*Problem details*:
Please render every line of the material below as a single numbered list, skipping any blank lines.

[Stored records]
----------

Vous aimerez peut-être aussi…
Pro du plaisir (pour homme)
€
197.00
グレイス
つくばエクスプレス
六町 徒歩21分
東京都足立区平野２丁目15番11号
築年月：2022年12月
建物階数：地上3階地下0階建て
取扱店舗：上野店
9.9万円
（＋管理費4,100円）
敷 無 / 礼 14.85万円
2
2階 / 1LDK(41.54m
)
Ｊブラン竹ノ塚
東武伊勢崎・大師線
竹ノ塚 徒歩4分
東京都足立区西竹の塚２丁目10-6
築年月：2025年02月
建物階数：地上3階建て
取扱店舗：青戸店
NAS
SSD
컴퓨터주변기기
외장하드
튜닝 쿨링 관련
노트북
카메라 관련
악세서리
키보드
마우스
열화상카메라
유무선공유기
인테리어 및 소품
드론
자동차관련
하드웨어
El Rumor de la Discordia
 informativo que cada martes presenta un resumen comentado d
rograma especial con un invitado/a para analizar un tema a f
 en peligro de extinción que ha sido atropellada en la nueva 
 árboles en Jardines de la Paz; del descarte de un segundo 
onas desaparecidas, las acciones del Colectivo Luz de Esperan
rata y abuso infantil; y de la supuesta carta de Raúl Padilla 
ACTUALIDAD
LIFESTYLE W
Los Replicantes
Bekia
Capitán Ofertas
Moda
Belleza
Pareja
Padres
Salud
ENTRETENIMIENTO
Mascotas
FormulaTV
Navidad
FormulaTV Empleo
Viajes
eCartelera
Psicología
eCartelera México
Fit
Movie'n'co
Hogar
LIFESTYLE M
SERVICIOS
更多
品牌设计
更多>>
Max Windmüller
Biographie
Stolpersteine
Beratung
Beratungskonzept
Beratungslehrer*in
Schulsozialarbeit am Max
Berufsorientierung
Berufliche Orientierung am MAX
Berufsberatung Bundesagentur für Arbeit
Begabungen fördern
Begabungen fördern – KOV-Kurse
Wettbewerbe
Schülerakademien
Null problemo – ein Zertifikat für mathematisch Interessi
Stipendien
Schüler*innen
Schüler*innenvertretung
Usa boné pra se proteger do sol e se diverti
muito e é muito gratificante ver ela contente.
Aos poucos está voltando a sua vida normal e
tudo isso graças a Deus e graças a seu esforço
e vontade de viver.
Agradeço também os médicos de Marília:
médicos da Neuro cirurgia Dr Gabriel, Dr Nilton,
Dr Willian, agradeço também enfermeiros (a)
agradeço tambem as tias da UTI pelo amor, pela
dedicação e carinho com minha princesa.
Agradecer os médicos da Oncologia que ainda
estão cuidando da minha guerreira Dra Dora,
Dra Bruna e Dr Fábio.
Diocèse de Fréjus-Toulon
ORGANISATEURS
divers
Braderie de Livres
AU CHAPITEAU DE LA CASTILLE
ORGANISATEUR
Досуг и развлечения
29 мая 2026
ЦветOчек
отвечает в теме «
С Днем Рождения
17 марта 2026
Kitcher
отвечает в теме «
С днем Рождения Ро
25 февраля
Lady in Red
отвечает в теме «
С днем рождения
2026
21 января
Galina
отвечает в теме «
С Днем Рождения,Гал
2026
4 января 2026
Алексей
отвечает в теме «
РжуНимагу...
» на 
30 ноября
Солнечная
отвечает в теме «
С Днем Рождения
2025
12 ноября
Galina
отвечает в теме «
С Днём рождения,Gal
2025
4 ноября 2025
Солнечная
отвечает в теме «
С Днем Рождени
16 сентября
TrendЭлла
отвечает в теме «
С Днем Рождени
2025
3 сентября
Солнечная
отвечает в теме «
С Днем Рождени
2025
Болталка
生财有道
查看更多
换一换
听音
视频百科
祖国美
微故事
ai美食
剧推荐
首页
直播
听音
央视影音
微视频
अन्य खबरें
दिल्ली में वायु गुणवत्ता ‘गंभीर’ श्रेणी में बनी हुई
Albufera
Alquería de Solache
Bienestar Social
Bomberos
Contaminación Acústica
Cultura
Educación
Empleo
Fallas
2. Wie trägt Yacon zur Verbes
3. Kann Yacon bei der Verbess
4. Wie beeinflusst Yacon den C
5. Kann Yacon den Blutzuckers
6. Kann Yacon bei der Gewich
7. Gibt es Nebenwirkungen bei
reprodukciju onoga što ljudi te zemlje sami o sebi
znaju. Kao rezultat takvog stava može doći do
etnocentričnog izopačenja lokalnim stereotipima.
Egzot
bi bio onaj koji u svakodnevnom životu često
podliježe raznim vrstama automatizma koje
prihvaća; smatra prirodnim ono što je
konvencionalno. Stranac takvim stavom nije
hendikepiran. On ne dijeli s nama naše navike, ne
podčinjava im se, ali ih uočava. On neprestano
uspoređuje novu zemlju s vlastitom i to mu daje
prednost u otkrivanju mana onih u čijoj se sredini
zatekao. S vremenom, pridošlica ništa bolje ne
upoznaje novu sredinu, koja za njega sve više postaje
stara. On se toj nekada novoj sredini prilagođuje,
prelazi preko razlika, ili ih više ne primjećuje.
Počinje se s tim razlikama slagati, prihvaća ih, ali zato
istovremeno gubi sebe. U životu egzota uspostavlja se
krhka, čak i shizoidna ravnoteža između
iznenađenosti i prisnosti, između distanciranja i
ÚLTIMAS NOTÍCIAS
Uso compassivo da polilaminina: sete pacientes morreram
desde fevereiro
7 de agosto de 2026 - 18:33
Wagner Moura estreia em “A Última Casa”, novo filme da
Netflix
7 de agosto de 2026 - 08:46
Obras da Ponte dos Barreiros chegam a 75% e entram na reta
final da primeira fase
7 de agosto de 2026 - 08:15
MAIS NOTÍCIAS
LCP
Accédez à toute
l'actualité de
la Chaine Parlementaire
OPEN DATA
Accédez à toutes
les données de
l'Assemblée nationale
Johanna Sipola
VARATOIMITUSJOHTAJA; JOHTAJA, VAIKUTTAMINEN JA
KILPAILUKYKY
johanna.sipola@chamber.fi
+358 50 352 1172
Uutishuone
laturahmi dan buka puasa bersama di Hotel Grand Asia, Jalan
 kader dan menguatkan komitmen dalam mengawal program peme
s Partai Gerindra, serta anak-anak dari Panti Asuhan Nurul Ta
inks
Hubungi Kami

----------

*Task response*:
1. Vous aimerez peut-être aussi…
2. Pro du plaisir (pour homme)
3. €
4. 197.00
5. グレイス
6. つくばエクスプレス
7. 六町 徒歩21分
8. 東京都足立区平野２丁目15番11号
9. 築年月：2022年12月
10. 建物階数：地上3階地下0階建て
11. 取扱店舗：上野店
12. 9.9万円
13. （＋管理費4,100円）
14. 敷 無 / 礼 14.85万円
15. 2
16. 2階 / 1LDK(41.54m
17. )
18. Ｊブラン竹ノ塚
19. 東武伊勢崎・大師線
20. 竹ノ塚 徒歩4分
21. 東京都足立区西竹の塚２丁目10-6
22. 築年月：2025年02月
23. 建物階数：地上3階建て
24. 取扱店舗：青戸店
25. NAS
26. SSD
27. 컴퓨터주변기기
28. 외장하드
29. 튜닝 쿨링 관련
30. 노트북
31. 카메라 관련
32. 악세서리
33. 키보드
34. 마우스
35. 열화상카메라
36. 유무선공유기
37. 인테리어 및 소품
38. 드론
39. 자동차관련
40. 하드웨어
41. El Rumor de la Discordia
42.  informativo que cada martes presenta un resumen comentado d
43. rograma especial con un invitado/a para analizar un tema a f
44.  en peligro de extinción que ha sido atropellada en la nueva 
45.  árboles en Jardines de la Paz; del descarte de un segundo 
46. onas desaparecidas, las acciones del Colectivo Luz de Esperan
47. rata y abuso infantil; y de la supuesta carta de Raúl Padilla 
48. ACTUALIDAD
49. LIFESTYLE W
50. Los Replicantes
51. Bekia
52. Capitán Ofertas
53. Moda
54. Belleza
55. Pareja
56. Padres
57. Salud
58. ENTRETENIMIENTO
59. Mascotas
60. FormulaTV
61. Navidad
62. FormulaTV Empleo
63. Viajes
64. eCartelera
65. Psicología
66. eCartelera México
67. Fit
68. Movie'n'co
69. Hogar
70. LIFESTYLE M
71. SERVICIOS
72. 更多
73. 品牌设计
74. 更多>>
75. Max Windmüller
76. Biographie
77. Stolpersteine
78. Beratung
79. Beratungskonzept
80. Beratungslehrer*in
81. Schulsozialarbeit am Max
82. Berufsorientierung
83. Berufliche Orientierung am MAX
84. Berufsberatung Bundesagentur für Arbeit
85. Begabungen fördern
86. Begabungen fördern – KOV-Kurse
87. Wettbewerbe
88. Schülerakademien
89. Null problemo – ein Zertifikat für mathematisch Interessi
90. Stipendien
91. Schüler*innen
92. Schüler*innenvertretung
93. Usa boné pra se proteger do sol e se diverti
94. muito e é muito gratificante ver ela contente.
95. Aos poucos está voltando a sua vida normal e
96. tudo isso graças a Deus e graças a seu esforço
97. e vontade de viver.
98. Agradeço também os médicos de Marília:
99. médicos da Neuro cirurgia Dr Gabriel, Dr Nilton,
100. Dr Willian, agradeço também enfermeiros (a)
101. agradeço tambem as tias da UTI pelo amor, pela
102. dedicação e carinho com minha princesa.
103. Agradecer os médicos da Oncologia que ainda
104. estão cuidando da minha guerreira Dra Dora,
105. Dra Bruna e Dr Fábio.
106. Diocèse de Fréjus-Toulon
107. ORGANISATEURS
108. divers
109. Braderie de Livres
110. AU CHAPITEAU DE LA CASTILLE
111. ORGANISATEUR
112. Досуг и развлечения
113. 29 мая 2026
114. ЦветOчек
115. отвечает в теме «
116. С Днем Рождения
117. 17 марта 2026
118. Kitcher
119. отвечает в теме «
120. С днем Рождения Ро
121. 25 февраля
122. Lady in Red
123. отвечает в теме «
124. С днем рождения
125. 2026
126. 21 января
127. Galina
128. отвечает в теме «
129. С Днем Рождения,Гал
130. 2026
131. 4 января 2026
132. Алексей
133. отвечает в теме «
134. РжуНимагу...
135. » на 
136. 30 ноября
137. Солнечная
138. отвечает в теме «
139. С Днем Рождения
140. 2025
141. 12 ноября
142. Galina
143. отвечает в теме «
144. С Днём рождения,Gal
145. 2025
146. 4 ноября 2025
147. Солнечная
148. отвечает в теме «
149. С Днем Рождени
150. 16 сентября
151. TrendЭлла
152. отвечает в теме «
153. С Днем Рождени
154. 2025
155. 3 сентября
156. Солнечная
157. отвечает в теме «
158. С Днем Рождени
159. 2025
160. Болталка
161. 生财有道
162. 查看更多
163. 换一换
164. 听音
165. 视频百科
166. 祖国美
167. 微故事
168. ai美食
169. 剧推荐
170. 首页
171. 直播
172. 听音
173. 央视影音
174. 微视频
175. अन्य खबरें
176. दिल्ली में वायु गुणवत्ता ‘गंभीर’ श्रेणी में बनी हुई
177. Albufera
178. Alquería de Solache
179. Bienestar Social
180. Bomberos
181. Contaminación Acústica
182. Cultura
183. Educación
184. Empleo
185. Fallas
186. 2. Wie trägt Yacon zur Verbes
187. 3. Kann Yacon bei der Verbess
188. 4. Wie beeinflusst Yacon den C
189. 5. Kann Yacon den Blutzuckers
190. 6. Kann Yacon bei der Gewich
191. 7. Gibt es Nebenwirkungen bei
192. reprodukciju onoga što ljudi te zemlje sami o sebi
193. znaju. Kao rezultat takvog stava može doći do
194. etnocentričnog izopačenja lokalnim stereotipima.
195. Egzot
196. bi bio onaj koji u svakodnevnom životu često
197. podliježe raznim vrstama automatizma koje
198. prihvaća; smatra prirodnim ono što je
199. konvencionalno. Stranac takvim stavom nije
200. hendikepiran. On ne dijeli s nama naše navike, ne
201. podčinjava im se, ali ih uočava. On neprestano
202. uspoređuje novu zemlju s vlastitom i to mu daje
203. prednost u otkrivanju mana onih u čijoj se sredini
204. zatekao. S vremenom, pridošlica ništa bolje ne
205. upoznaje novu sredinu, koja za njega sve više postaje
206. stara. On se toj nekada novoj sredini prilagođuje,
207. prelazi preko razlika, ili ih više ne primjećuje.
208. Počinje se s tim razlikama slagati, prihvaća ih, ali zato
209. istovremeno gubi sebe. U životu egzota uspostavlja se
210. krhka, čak i shizoidna ravnoteža između
211. iznenađenosti i prisnosti, između distanciranja i
212. ÚLTIMAS NOTÍCIAS
213. Uso compassivo da polilaminina: sete pacientes morreram
214. desde fevereiro
215. 7 de agosto de 2026 - 18:33
216. Wagner Moura estreia em “A Última Casa”, novo filme da
217. Netflix
218. 7 de agosto de 2026 - 08:46
219. Obras da Ponte dos Barreiros chegam a 75% e entram na reta
220. final da primeira fase
221. 7 de agosto de 2026 - 08:15
222. MAIS NOTÍCIAS
223. LCP
224. Accédez à toute
225. l'actualité de
226. la Chaine Parlementaire
227. OPEN DATA
228. Accédez à toutes
229. les données de
230. l'Assemblée nationale
231. Johanna Sipola
232. VARATOIMITUSJOHTAJA; JOHTAJA, VAIKUTTAMINEN JA
233. KILPAILUKYKY
234. johanna.sipola@chamber.fi
235. +358 50 352 1172
236. Uutishuone
237. laturahmi dan buka puasa bersama di Hotel Grand Asia, Jalan
238.  kader dan menguatkan komitmen dalam mengawal program peme
239. s Partai Gerindra, serta anak-anak dari Panti Asuhan Nurul Ta
240. inks
241. Hubungi Kami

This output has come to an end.